**Required action**.
Echo the material exactly, starting at the line that contains "lissa Banbury" and ending at the end of the material.

──────────

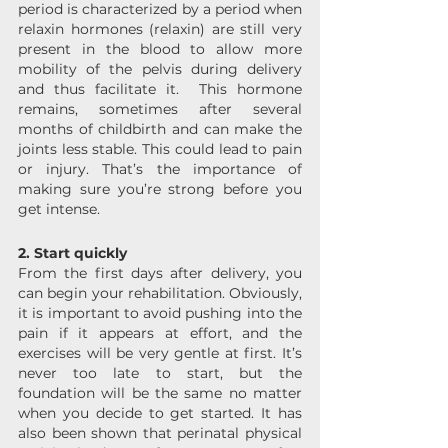
period is characterized by a period when 
relaxin hormones (relaxin) are still very 
present in the blood to allow more 
mobility of the pelvis during delivery 
and thus facilitate it.  This hormone 
remains, sometimes after several 
months of childbirth and can make the 
joints less stable. This could lead to pain 
or injury. That’s the importance of 
making sure you’re strong before you 
get intense.
2. Start quickly 
From the first days after delivery, you 
can begin your rehabilitation. Obviously, 
it is important to avoid pushing into the 
pain if it appears at effort, and the 
exercises will be very gentle at first. It’s 
never too late to start, but the 
foundation will be the same no matter 
when you decide to get started. It has 
also been shown that perinatal physical 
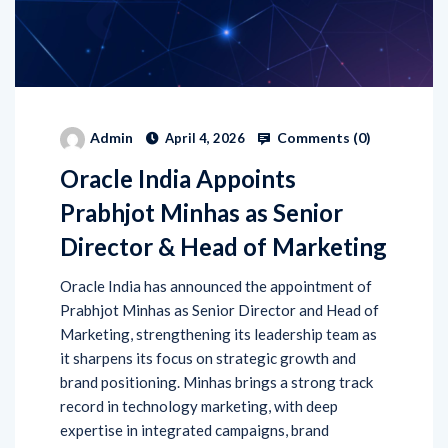
Comments (
0
)
Admin
April 4, 2026
Oracle India Appoints
Prabhjot Minhas as Senior
Director & Head of Marketing
Oracle India has announced the appointment of
Prabhjot Minhas as Senior Director and Head of
Marketing, strengthening its leadership team as
it sharpens its focus on strategic growth and
brand positioning. Minhas brings a strong track
record in technology marketing, with deep
expertise in integrated campaigns, brand
development, and demand generation. Prior to
joining Oracle, […]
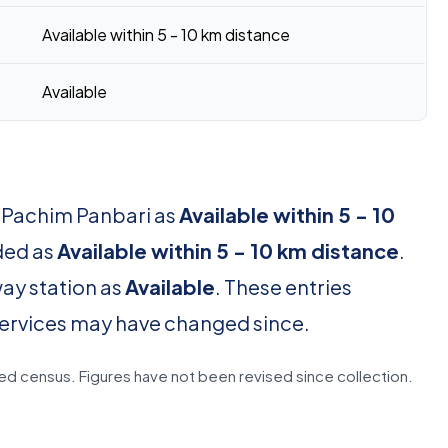
Available within 5 - 10 km distance
Available
r Pachim Panbari as
Available within 5 - 10
rded as
Available within 5 - 10 km distance
.
way station as
Available
. These entries
services may have changed since.
d census. Figures have not been revised since collection.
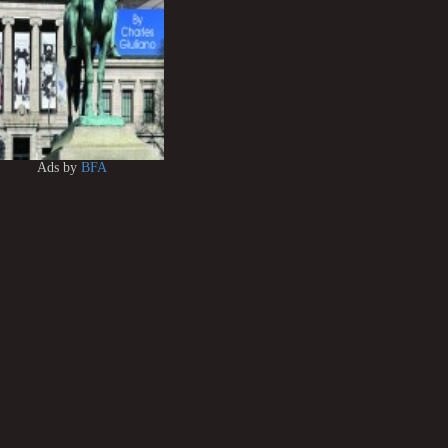
Ads by
BFA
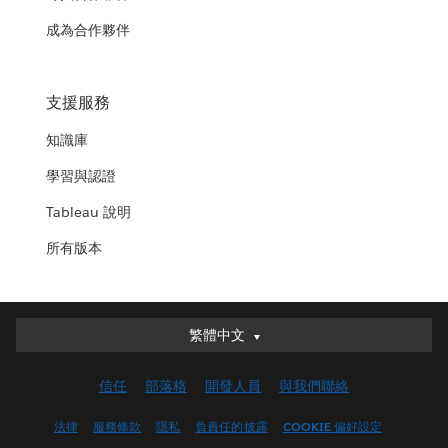
成為合作夥伴
支援服務
知識庫
學習與認證
Tableau 說明
所有版本
繁體中文
繁體中文
Deutsch
信任
部落格
開發人員
與我們聯絡
English (UK)
English (US)
法律
服務條款
隱私
負責任的披露
COOKIE 偏好設定
Español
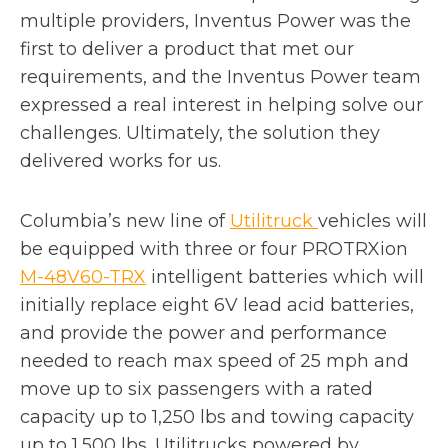
multiple providers, Inventus Power was the
first to deliver a product that met our
requirements, and the Inventus Power team
expressed a real interest in helping solve our
challenges. Ultimately, the solution they
delivered works for us.
o
Columbia’s new line of
Utilitruck
vehicles will
p
be equipped with three or four PROTRXion
e
M-48V60-TRX
intelligent batteries which will
n
initially replace eight 6V lead acid batteries,
s
and provide the power and performance
i
needed to reach max speed of 25 mph and
n
move up to six passengers with a rated
a
capacity up to 1,250 lbs and towing capacity
n
up to 1,500 lbs. Utilitrucks powered by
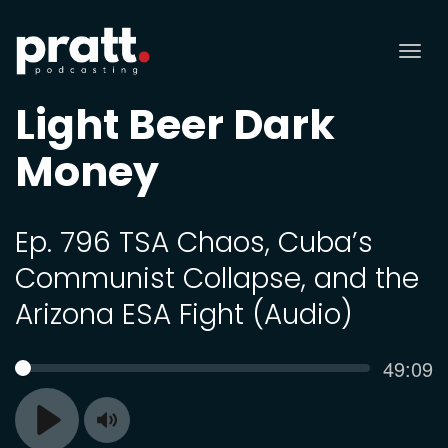
Tog
nav
Light Beer Dark
Money
Ep. 796 TSA Chaos, Cuba’s
Communist Collapse, and the
Arizona ESA Fight (Audio)
Curren
49:09
SEEK
time
Toggle
Play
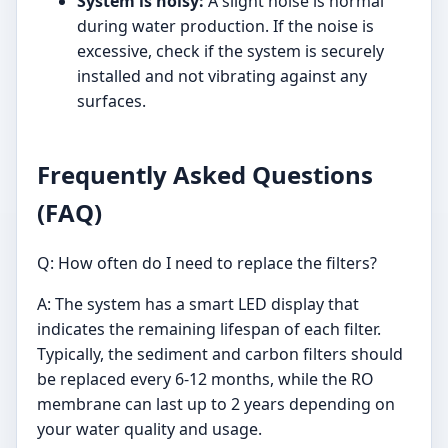
System is noisy:
A slight noise is normal
during water production. If the noise is
excessive, check if the system is securely
installed and not vibrating against any
surfaces.
Frequently Asked Questions
(FAQ)
Q: How often do I need to replace the filters?
A: The system has a smart LED display that
indicates the remaining lifespan of each filter.
Typically, the sediment and carbon filters should
be replaced every 6-12 months, while the RO
membrane can last up to 2 years depending on
your water quality and usage.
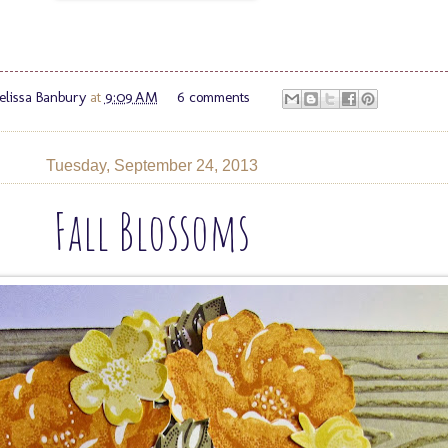
lissa Banbury
at
9:09 AM
6 comments
Tuesday, September 24, 2013
Fall Blossoms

──────────

**Answer for the task**.
lissa Banbury
at
9:09 AM
6 comments
Tuesday, September 24, 2013
Fall Blossoms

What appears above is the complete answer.